Quentin glared at her. “I thought you wanted me to get back with Erin.”
“Yes, we want to keep that part,” Sarah said despite the knot in her stomach, “but the rest has to go.”
“We got this way because we’re always together. We’re always on tour.”
She shrugged. “Then maybe you shouldn’t tour so much.”
He gave her a look of disbelief. “The record company wants us to tour, to promote our albums.”
“The record company wants the band to stay together and put out more albums,” she corrected him. “So get in the driver’s seat.”
He shifted against the hood of the car and recrossed his arms, as if he planned to stay put.
She’d been afraid of this. It was time she put her Southern heritage to use. She knew how to phrase the proposal in terms a Southern male couldn’t refuse. “Be a man, Quentin.”
He gaped at her. “Oh, Sarah,” he finally said, “don’t play that card. Only my sick old granddaddy was allowed to play that card.”
“Be a man.”
He cursed, slid into the driver’s seat, and slammed the door. Quickly she got in with him. He snatched the keys she held in front of his face, shoved them into the ignition, turned the engine over, and burst into reverse. He stomped the brakes.
She instructed him, “You need to gently—”
“I know how to drive,” he snapped, jerking the car backward again. Finally he’d reversed and stomped the brakes enough times that he had room to pull forward down the driveway. He stomped the brakes again while the gate opened, then jerked the car onto the avenue.
Sarah was alarmed, but she didn’t want to alarm him in turn. After all, she had asked for this. “Where are we going?”
Although the morning was still cool and the avenue was shady, beads of sweat stood out on his forehead. “We’re going . . . to die.”

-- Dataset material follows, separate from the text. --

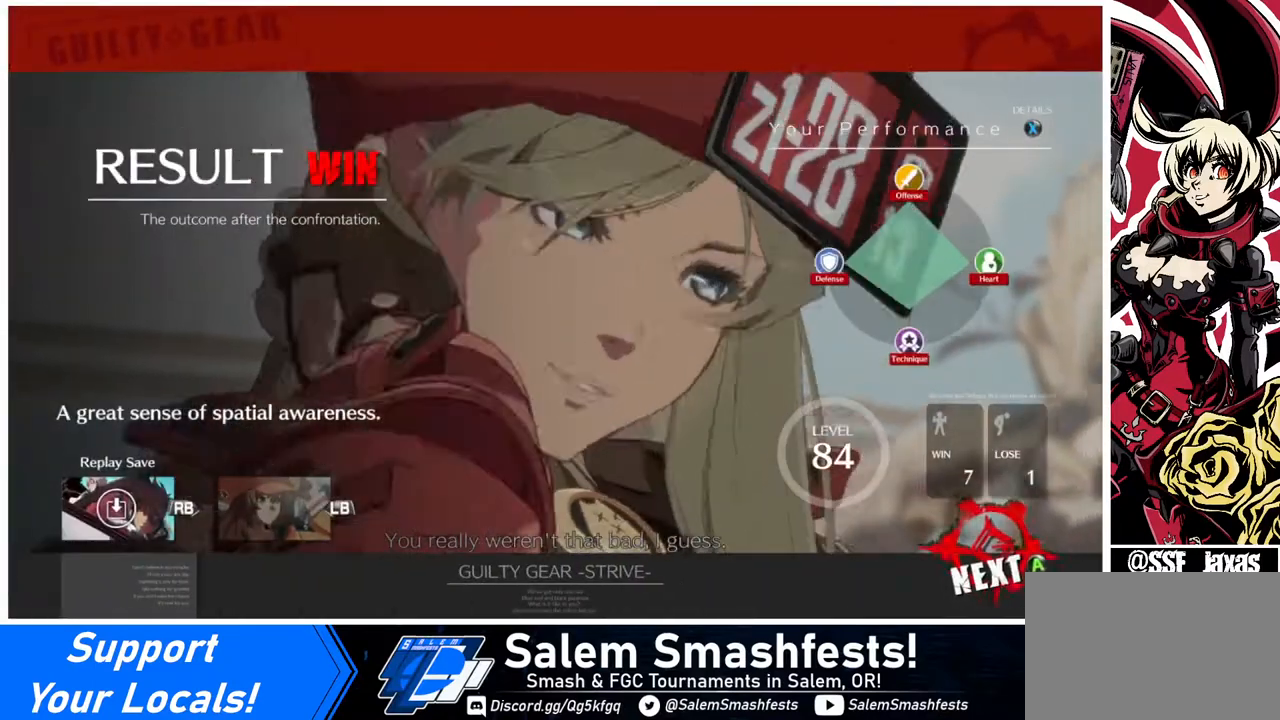
{"buttons": [], "events": [[40, "CROSS", "up"]]}
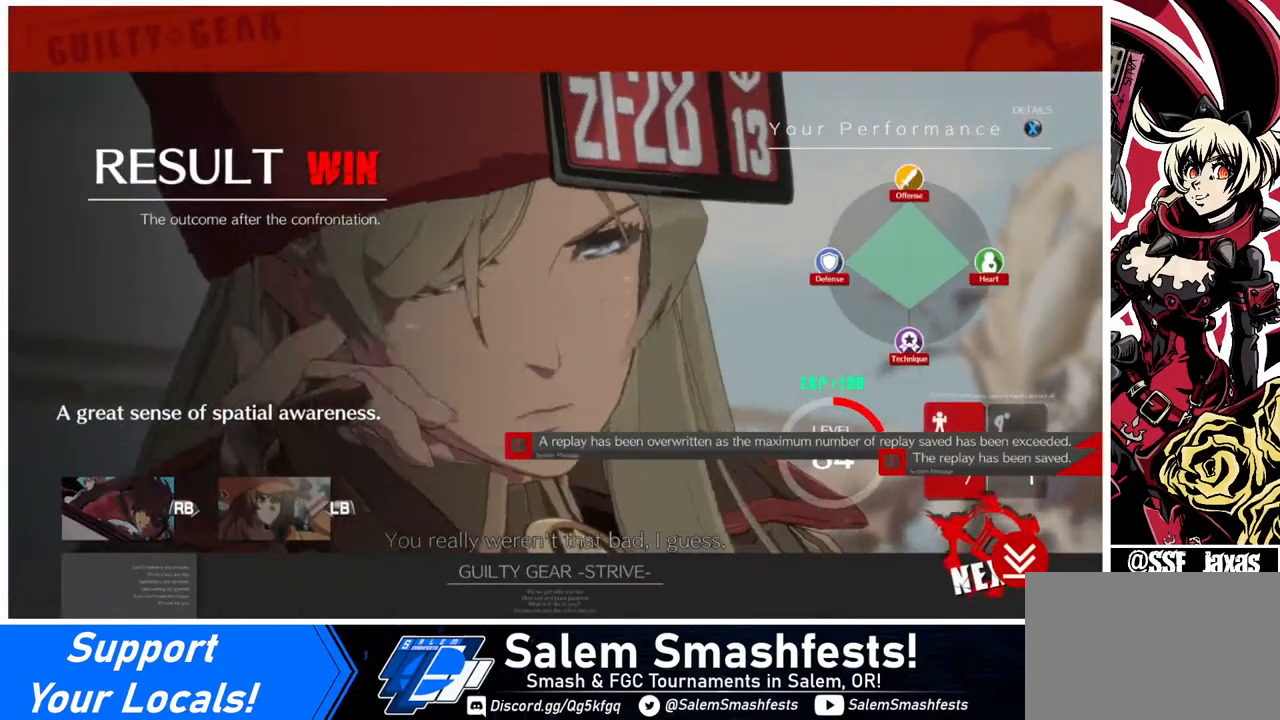
{"buttons": [], "events": [[120, "CROSS", "down"], [240, "CROSS", "up"]]}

He looked like death. It occurred to Sarah that he might not have recovered fully from his illness in Thailand. Maybe people looked like this during a heart attack, face pale. She hadn’t been there when her dad died.
“Quentin,” she said. “You’re going to die of a cocaine overdose. Or an allergic reaction, right? And I’m going to die at the hands of a crazed rock star.” The words were harsh, she knew, but her tone was soothing. “We’re perfectly safe in this car.”
She expressed more confidence than she felt, especially when she saw that he was merging onto the crowded highway. She watched for oncoming traffic so she could scream out in panic for him to hit the brakes if necessary. But he looked out for cars in the proper direction. If he could keep from screeching to a halt in another car’s path, she thought they would stay alive. As he’d said, he really did know how to drive. He just didn’t do it.
She settled back in the passenger seat, hoping she appeared relaxed, and pressed buttons on her phone to view her e-mail messages.
He protested, “If I can cut out on the band for this bullshit, you can cut out on People magazine.” Sweat wet his hair and forced it into curls at his nape.